DNA – der absolute Beweis?
Die meisten Menschen dürften wohl der Meinung sein, dass DNA-Spuren immer klar einer Person zugeordnet werden können und dass diesen ein absoluter Beweiswert zukommt. Dieser Ansicht dürften auch viele Juristen sein. DNA steht für Deoxyribonucleic Acid, auf Deutsch: Desoxyribonuklein-säure. Bei dieser Nukleinsäure handelt es sich um ein Makromolekül oder auch Riesenmolekül (was aber nicht heisst, dass sie von Auge sichtbar wären).
Gemäss Medienberichten führten solche DNA-Spuren eine Frau vor kurzem ins Untersuchungsgefängnis, weil diese offenbar bei Einbrüchen in St. Gallen gefunden wurden und von ihr gestammt haben sollen. Glücklicherweise konnte die Frau ein Alibi vorweisen, was zumindest den Richter zu überzeugen vermochte (s. 20 Minuten). Ohne Alibi hätte sie wohl kaum Chancen auf einen Freispruch gehabt.
Wie kann das passieren? Zum einen kommt es häufig vor, dass an Tatorten sogenannte Mischprofile gefunden werden. Solche DNA-Spuren enthalten die Profile mehrerer Personen. Zudem sind DNA-Spuren manchmal auch inkomplett, deren Interpretation und Zuordnung zu einer Person schwierig ist.

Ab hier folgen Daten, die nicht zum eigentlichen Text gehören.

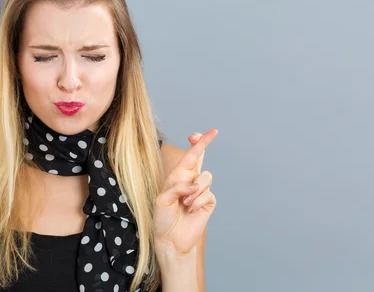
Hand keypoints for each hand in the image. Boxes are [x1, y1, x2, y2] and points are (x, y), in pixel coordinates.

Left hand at [153, 129, 217, 255]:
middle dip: (204, 144)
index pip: (189, 156)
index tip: (201, 133)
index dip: (197, 143)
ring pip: (206, 177)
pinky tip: (191, 210)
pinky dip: (198, 202)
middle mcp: (190, 180)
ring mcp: (200, 191)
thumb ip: (177, 187)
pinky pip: (208, 194)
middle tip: (211, 133)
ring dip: (194, 190)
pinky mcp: (208, 203)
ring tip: (185, 203)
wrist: (170, 239)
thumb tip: (194, 185)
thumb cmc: (162, 218)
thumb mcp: (162, 200)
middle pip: (200, 157)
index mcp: (177, 176)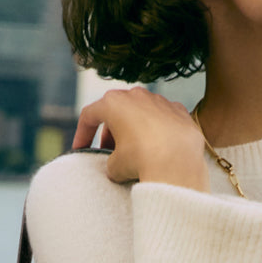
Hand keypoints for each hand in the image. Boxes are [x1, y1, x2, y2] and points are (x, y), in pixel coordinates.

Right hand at [71, 87, 208, 192]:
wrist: (178, 162)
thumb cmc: (142, 159)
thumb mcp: (116, 166)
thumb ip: (111, 161)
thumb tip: (118, 166)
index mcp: (113, 103)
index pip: (89, 115)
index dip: (82, 134)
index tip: (81, 150)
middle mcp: (137, 95)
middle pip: (116, 111)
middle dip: (110, 131)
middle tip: (109, 152)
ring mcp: (160, 101)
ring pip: (141, 112)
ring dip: (134, 129)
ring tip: (134, 151)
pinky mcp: (180, 111)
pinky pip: (163, 120)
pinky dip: (157, 131)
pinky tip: (159, 148)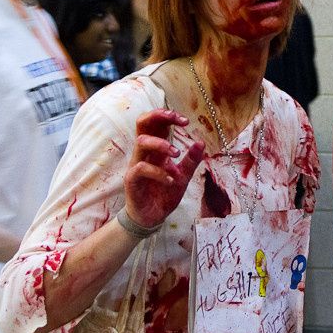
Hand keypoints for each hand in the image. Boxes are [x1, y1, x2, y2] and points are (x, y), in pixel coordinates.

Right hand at [124, 109, 204, 227]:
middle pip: (142, 123)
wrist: (152, 217)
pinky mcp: (132, 180)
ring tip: (177, 153)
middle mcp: (145, 153)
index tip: (185, 121)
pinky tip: (170, 179)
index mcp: (156, 149)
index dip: (168, 116)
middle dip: (157, 115)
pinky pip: (141, 168)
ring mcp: (136, 165)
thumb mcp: (183, 176)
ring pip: (141, 142)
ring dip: (161, 144)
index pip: (157, 124)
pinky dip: (158, 172)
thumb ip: (191, 161)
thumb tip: (201, 142)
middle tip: (176, 118)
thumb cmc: (165, 193)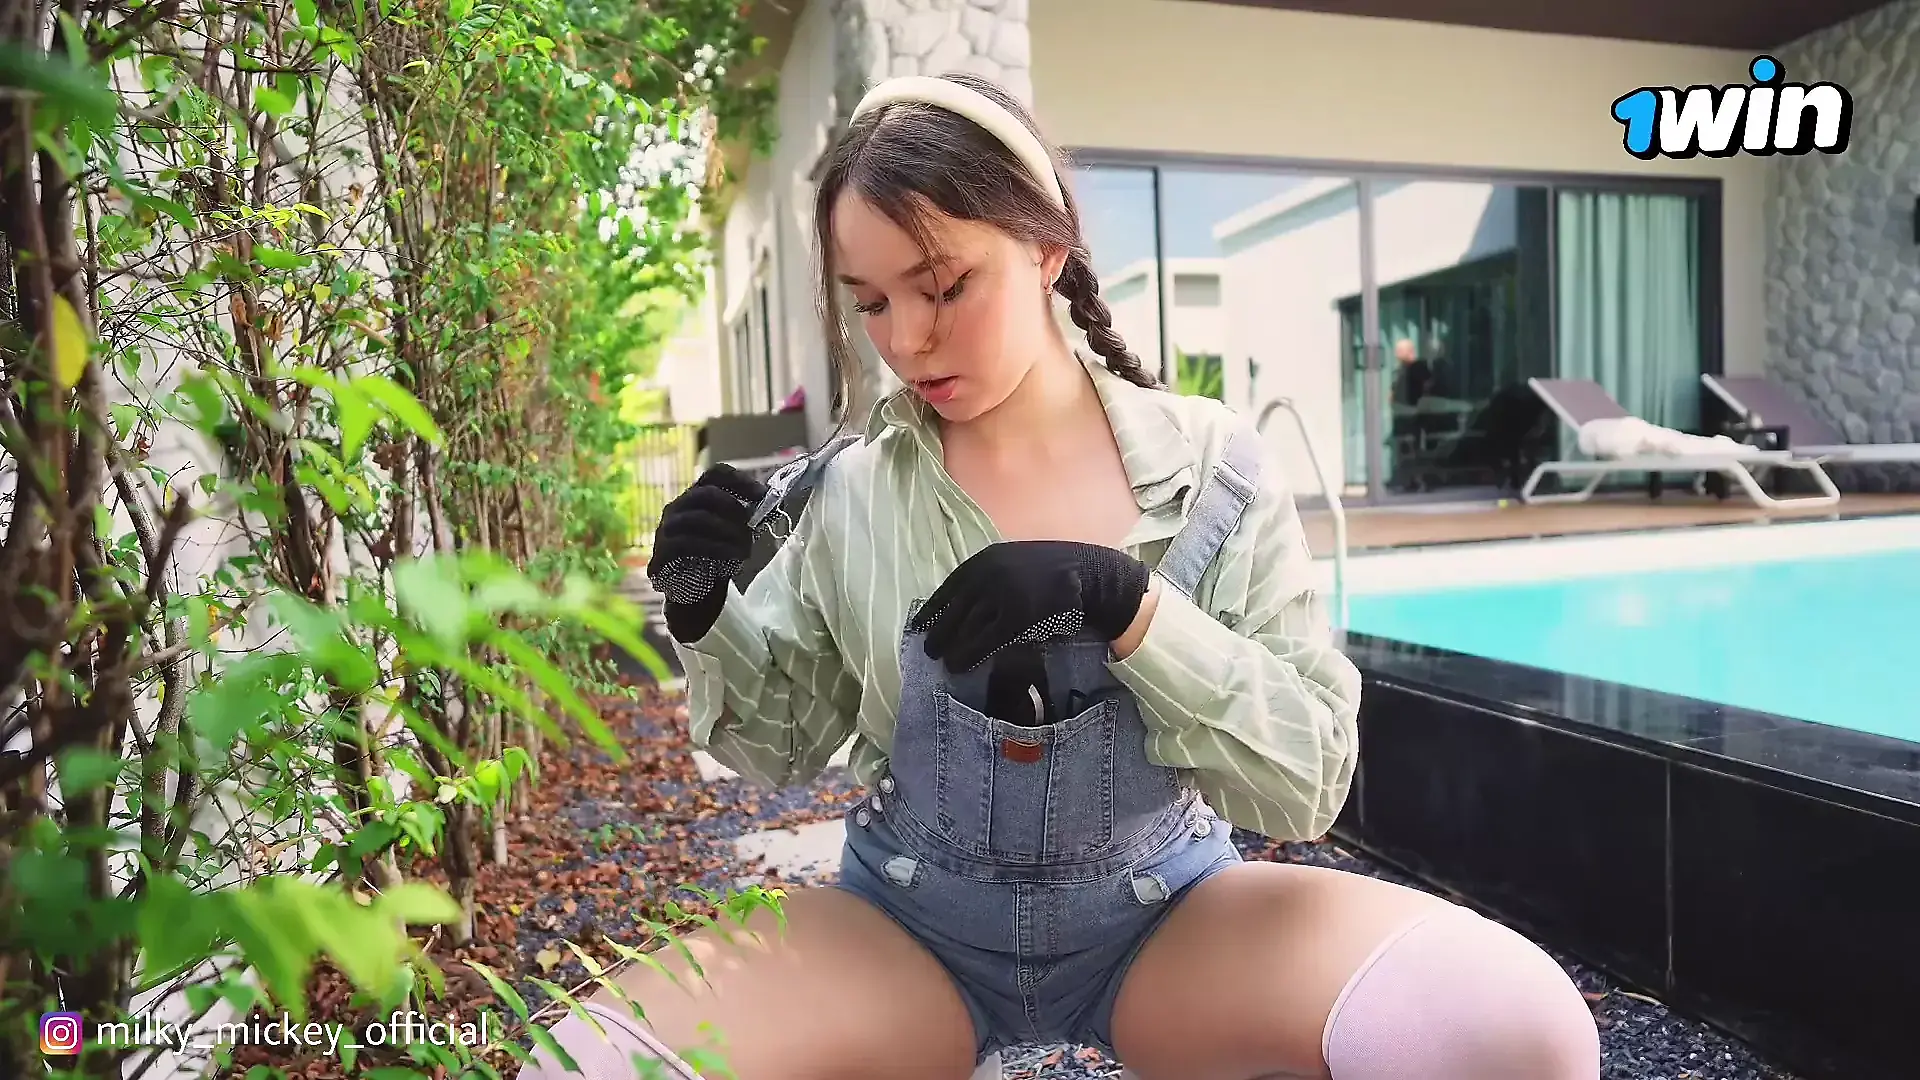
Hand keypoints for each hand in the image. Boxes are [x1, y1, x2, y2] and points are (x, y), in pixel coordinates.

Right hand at [647, 465, 766, 642]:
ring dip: (727, 532)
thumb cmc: (716, 559)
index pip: (714, 475)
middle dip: (732, 508)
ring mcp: (665, 530)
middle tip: (750, 527)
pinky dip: (714, 550)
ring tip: (745, 549)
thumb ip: (746, 518)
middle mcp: (677, 508)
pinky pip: (687, 544)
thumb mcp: (733, 535)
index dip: (739, 480)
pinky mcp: (661, 553)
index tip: (762, 494)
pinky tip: (731, 560)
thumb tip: (773, 502)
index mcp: (696, 498)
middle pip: (705, 493)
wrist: (696, 596)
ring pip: (697, 518)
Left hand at [908, 540, 1149, 670]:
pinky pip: (983, 640)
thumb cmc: (1058, 572)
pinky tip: (959, 665)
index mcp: (988, 559)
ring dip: (949, 645)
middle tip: (927, 649)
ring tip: (941, 661)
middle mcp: (989, 573)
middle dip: (937, 630)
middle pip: (953, 608)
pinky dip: (968, 654)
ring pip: (965, 626)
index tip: (919, 624)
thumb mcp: (1019, 562)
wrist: (1093, 576)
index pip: (950, 586)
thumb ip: (995, 575)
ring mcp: (1002, 593)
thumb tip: (972, 601)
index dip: (932, 608)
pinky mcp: (1016, 616)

Wir fassen täglich Türen, Briefkästen, Türgriffe, Handläufe, etc. an. So hinterlassen viele Menschen ihre DNA an gemeinschaftlichen Gebrauchs-gegenständen. Es ist folglich nicht verwunderlich, dass die DNA von vielen Menschen als Mischpuren zu finden sind – auch an Tatorten. Als Strafverteidiger sehe ich oft solche DNA-Gutachten. Darin finden sich dann Hypothesen, dass es zig Millionenmal wahrscheinlicher ist, dass Person A, B, C und D dort waren als Person E, F und G oder eine sonst unbekannte Person. Alles klar? Für mich ist klar, dass wir Juristen die dahinter steckende Mathematik nicht unbedingt verstehen und es sich bei solchen Gutachten um Wahrscheinlichkeitsrechnungen handelt, deren wissenschaftliche Grundlage zu hinterfragen ist.
Was heisst das für einen Strafverteidiger? Solche DNA-Gutachten sind immer kritisch zu analysieren. Es muss versucht werden, die Wahrscheinlichkeitsrechnung zu verstehen. Ist wirklich eine solch hohe Wahrscheinlichkeit gegeben, dass es für eine Verurteilung genügt? Wenn die Formel nicht verstanden wird, kann z.B. der Gutachter vor Gericht befragt werden. Dies dürfte einiges klären. Man sollte sich auch fragen, wo die Spuren gefunden und wie sie abgenommen und sichergestellt wurden. Allenfalls ist die DNA von den Labormitarbeitern, welche die Analyse vorgenommen haben, mit der gefundenen Spur abzugleichen, um eine Vermischung zu prüfen. Zudem ist nicht ausser Acht zu lassen, dass DNA-Spuren von einer Person zu einer anderen Person übertragen werden und irgendwo hinterlassen werden können, ohne dass erstere Person je am Fundort anwesend war. Dies konnte in einer Studie nachgewiesen werden (vgl. ResearchGate). Auch diese Möglichkeit ist immer in Betracht zu ziehen. Gesunder Menschenverstand und eine kritische Grundhaltung gehören bei der Analyse von DNA-Gutachten also immer dazu.